Finally, we detected the PGE₂ level secreted by rat tracheal epithelial cells. As illustrated in Figure 6A, pretreatment with ACh (200 µM) induced an increase in the PGE₂ content in the supernatants of the primary cultured rat tracheal epithelial cells. However, indomethacin (10 µM) potently inhibited ACh-induced PGE₂ production. The above results confirmed that ACh facilitated the COX-dependent PGE₂ synthesis by depleting the internal Ca²⁺ store via the mAChR-PLC signaling pathway in rat tracheal epithelium.

Figure 6 Effect of acetylcholine (ACh) on the release of prostaglandin E₂ (PGE₂) in primary cultured rat tracheal epithelial cells and schematic diagram of epithelium-derived PGE₂ in regulating smooth muscle contractility in rat tracheas. (A) Statistical analysis showing the effect of ACh (200 µM) on PGE₂ content in the presence or absence of indomethacin (10 µM) in the rat tracheal epithelial cells. Each column and error bar indicated the mean ± SEM. n=3–4; **, P<0.01. The experiment was repeated at least three times. (B) The neurotransmitter ACh released from parasympathetic nerves has a dual regulatory effect on rat tracheas. On the one hand, ACh directly evokes the contraction of the smooth muscles. On the other hand, ACh mediates epithelium-derived cyclooxygenase (COX)-dependent PGE₂ release from epithelial cells via muscarinic ACh receptors (mAChR)-phospholipase C (PLC)-Ca²⁺ signaling, thereby relaxing the smooth muscle cells.

Discussion

The epithelium-dependent control of smooth muscle tone has been demonstrated in various systems, including airways, gastrointestinal tracts, and reproductive tracts (5,27,28). However, the identity of airway EpiDRFs and their regulatory mechanisms remain to be explored. This study revealed that the neurotransmitter ACh suppressed EFS-evoked contraction of tracheal smooth muscle in an epithelium-dependent manner. Furthermore, the inhibitory effect of ACh was mediated by epithelium-derived PGE₂ via the mAChR-PLC-COX signaling pathway, implying an interaction among the smooth muscles, nerves, and epithelia in airways (Figure 6B).

As a prominent endothelium-derived relaxing factor, NO plays a crucial role in regulating vascular tone (29). Previous studies have demonstrated that the endogenous NO synthases, including neuronal NO synthase, endothelial NO synthase, and inductive NO synthase were all detectable in airway epithelium (30). Additionally, exogenous NO showed a relaxant effect on airway smooth muscle in vitro and in vivo (31), indicating that NO may be a candidate for EpiDRF in airways. However, our results revealed that after applying the NO synthase inhibitor L-NNA, the inhibitory effect of ACh on EFS-contracted rat tracheal smooth muscle was not altered, ruling out the involvement of endogenous NO in this process.

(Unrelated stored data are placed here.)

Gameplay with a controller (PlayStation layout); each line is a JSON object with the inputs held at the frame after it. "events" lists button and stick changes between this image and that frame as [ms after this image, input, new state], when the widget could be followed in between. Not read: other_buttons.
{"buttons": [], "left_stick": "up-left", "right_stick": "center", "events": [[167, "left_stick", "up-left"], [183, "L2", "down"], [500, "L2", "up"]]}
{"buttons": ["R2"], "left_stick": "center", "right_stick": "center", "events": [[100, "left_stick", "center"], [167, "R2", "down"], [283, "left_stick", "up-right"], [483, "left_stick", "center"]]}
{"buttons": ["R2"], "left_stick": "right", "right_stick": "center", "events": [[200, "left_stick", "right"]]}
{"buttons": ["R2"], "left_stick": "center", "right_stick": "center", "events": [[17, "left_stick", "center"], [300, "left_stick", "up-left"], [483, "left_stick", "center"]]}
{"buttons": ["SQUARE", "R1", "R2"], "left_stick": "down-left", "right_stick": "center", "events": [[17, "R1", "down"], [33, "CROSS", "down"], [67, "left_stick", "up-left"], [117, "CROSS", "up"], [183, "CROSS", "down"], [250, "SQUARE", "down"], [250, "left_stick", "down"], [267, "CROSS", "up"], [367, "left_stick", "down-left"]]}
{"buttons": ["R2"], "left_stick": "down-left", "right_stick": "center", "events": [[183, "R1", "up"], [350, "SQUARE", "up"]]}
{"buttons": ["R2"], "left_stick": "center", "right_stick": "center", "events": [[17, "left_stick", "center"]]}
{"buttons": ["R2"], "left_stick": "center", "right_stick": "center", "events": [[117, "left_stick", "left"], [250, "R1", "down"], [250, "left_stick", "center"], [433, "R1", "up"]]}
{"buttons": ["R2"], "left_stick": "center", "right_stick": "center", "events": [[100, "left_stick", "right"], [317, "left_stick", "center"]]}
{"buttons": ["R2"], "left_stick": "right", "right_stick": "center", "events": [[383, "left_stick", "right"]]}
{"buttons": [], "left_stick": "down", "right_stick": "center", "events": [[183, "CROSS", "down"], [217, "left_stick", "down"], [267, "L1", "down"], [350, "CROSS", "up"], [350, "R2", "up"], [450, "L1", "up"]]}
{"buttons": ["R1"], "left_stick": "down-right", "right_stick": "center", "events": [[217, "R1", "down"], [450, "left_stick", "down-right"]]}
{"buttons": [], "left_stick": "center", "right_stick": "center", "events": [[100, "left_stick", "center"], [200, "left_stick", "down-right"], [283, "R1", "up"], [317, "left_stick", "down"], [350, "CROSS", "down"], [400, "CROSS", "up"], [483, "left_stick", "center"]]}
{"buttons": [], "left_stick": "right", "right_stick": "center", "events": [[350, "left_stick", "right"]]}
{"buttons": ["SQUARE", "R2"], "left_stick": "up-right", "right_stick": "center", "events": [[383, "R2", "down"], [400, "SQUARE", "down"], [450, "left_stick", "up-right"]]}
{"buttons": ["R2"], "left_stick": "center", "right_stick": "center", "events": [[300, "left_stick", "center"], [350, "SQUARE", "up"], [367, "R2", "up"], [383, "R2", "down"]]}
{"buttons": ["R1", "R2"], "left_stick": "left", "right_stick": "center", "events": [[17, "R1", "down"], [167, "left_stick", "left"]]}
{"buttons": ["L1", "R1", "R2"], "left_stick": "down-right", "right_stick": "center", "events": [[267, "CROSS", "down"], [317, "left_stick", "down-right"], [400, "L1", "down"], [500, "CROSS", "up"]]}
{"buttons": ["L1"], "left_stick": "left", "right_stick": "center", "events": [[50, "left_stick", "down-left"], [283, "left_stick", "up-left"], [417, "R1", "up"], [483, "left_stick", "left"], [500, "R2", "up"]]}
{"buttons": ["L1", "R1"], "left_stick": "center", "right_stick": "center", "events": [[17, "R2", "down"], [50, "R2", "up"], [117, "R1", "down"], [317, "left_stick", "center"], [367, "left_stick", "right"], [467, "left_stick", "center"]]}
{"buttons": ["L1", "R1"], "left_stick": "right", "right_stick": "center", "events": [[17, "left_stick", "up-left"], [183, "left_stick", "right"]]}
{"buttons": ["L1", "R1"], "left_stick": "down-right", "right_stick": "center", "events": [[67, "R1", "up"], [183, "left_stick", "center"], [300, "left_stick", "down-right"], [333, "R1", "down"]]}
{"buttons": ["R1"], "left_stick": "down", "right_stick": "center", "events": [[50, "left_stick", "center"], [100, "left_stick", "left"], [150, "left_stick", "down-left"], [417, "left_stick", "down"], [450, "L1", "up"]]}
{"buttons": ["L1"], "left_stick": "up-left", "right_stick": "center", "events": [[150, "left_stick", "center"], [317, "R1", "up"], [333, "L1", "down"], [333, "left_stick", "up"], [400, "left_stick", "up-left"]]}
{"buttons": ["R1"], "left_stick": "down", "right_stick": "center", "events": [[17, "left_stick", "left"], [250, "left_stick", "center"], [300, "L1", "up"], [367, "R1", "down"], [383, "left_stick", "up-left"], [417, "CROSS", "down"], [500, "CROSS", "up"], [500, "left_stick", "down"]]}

It has long been known that PGE₂ contributes to epithelium-dependent control of smooth muscle tone in a wide range of organ systems (5). The key enzyme, COX, catalyzes the conversion of arachidonic acid to prostaglandin H2, an unstable prostaglandin intermediate that is subsequently converted into PGE₂ via PGE₂ synthase (5). In airways, PGE₂ exerts a relaxant effect on the airway smooth muscle cells by acting on the E prostanoid 2 receptor (32,33). Early evidence showed that the loss of the epithelium or incubation with the non-selective COX inhibitor indomethacin facilitated contractile response to bethanechol in rabbit bronchi (34), which indicated the involvement of PGE₂ in epithelium-dependent smooth muscle relaxation. In our study, however, the administration of indomethacin or L-NNA did not significantly alter the basal tone in rat tracheal rings, which indicated that the basal production of prostanoids and NO was low in rat airways as described previously (35). Our study also demonstrated that either pretreatment with indomethacin or exogenously applied PGE₂ significantly attenuated the inhibitory effect of ACh on EFS-evoked contraction of rat tracheas, which is consistent with previous reports in canine airways (36). These observations suggested that ACh might trigger the release of PGE₂, which acted on tracheal smooth muscle and induced relaxation. Indeed, our in vitro study demonstrated that ACh elicited COX-dependent PGE₂ release from primary cultured rat tracheal epithelial cells, which was in line with other research (15,16). However, it should be noted that indomethacin is a COX inhibitor, and thus the potential involvement of other types of prostaglandins can not be excluded. More investigations are needed to elucidate the critical role of prostaglandins in regulating smooth muscle contraction.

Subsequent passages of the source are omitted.